Task item. Can you rewrite the stretch of the statute excerpt from "2. A principal" through "to the principal.", changing "securing order" to "detention order"?

1. When a principal, whose future court attendance at a criminal
action or proceeding is or may be required, comes under the control of a
court, such court shall, in accordance with this title, by a securing
order release the principal on the principal's own recognizance, release
the principal under non-monetary conditions, or, where authorized, fix
bail or commit the principal to the custody of the sheriff. In all such
cases, except where another type of securing order is shown to be
required by law, the court shall release the principal pending trial on
the principal's own recognizance, unless it is demonstrated and the
court makes an individualized determination that the principal poses a
risk of flight to avoid prosecution. If such a finding is made, the
court must select the least restrictive alternative and condition or
conditions that will reasonably assure the principal's return to court.
The court shall explain its choice of release, release with conditions,
bail or remand on the record or in writing.

2. A principal is entitled to representation by counsel under this
chapter in preparing an application for release, when a securing order
is being considered and when a securing order is being reviewed for
modification, revocation or termination. If the principal is financially
unable to obtain counsel, counsel shall be assigned to the principal.

3. In cases other than as described in subdivision four of this
section the court shall release the principal pending trial on the
principal's own recognizance, unless the court finds on the record or in
writing that release on the principal's own recognizance will not
reasonably assure the principal's return to court. In such instances,
the court shall release the principal under non-monetary conditions,
selecting the least restrictive alternative and conditions that will
reasonably assure the principal's return to court. The court shall
explain its choice of alternative and conditions on the record or in
writing.

Information provided.

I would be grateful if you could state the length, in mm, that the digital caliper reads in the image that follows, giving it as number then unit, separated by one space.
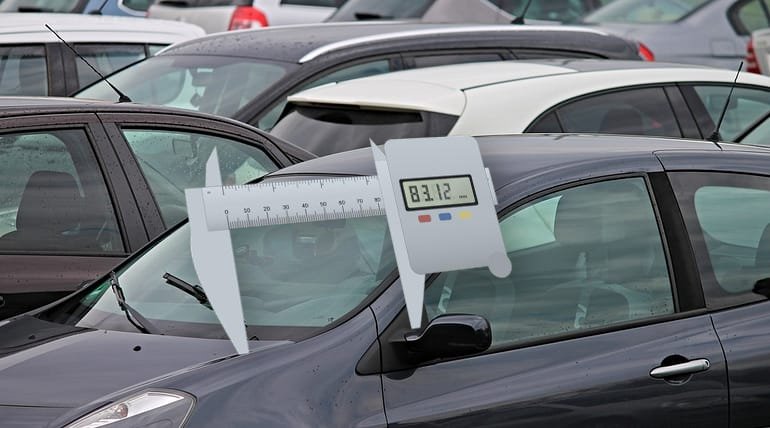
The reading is 83.12 mm
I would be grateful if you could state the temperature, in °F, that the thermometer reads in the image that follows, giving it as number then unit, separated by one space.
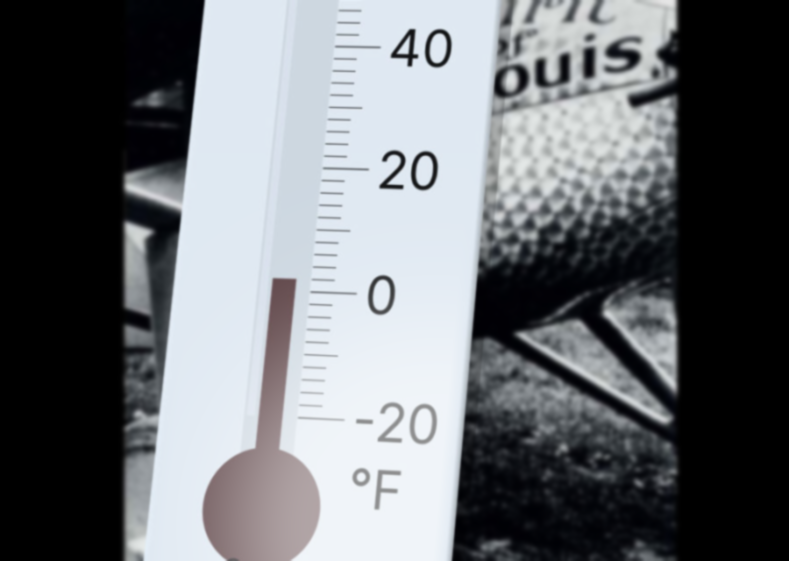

Written response.
2. A principal is entitled to representation by counsel under this
chapter in preparing an application for release, when a detention order
is being considered and when a detention order is being reviewed for
modification, revocation or termination. If the principal is financially
unable to obtain counsel, counsel shall be assigned to the principal.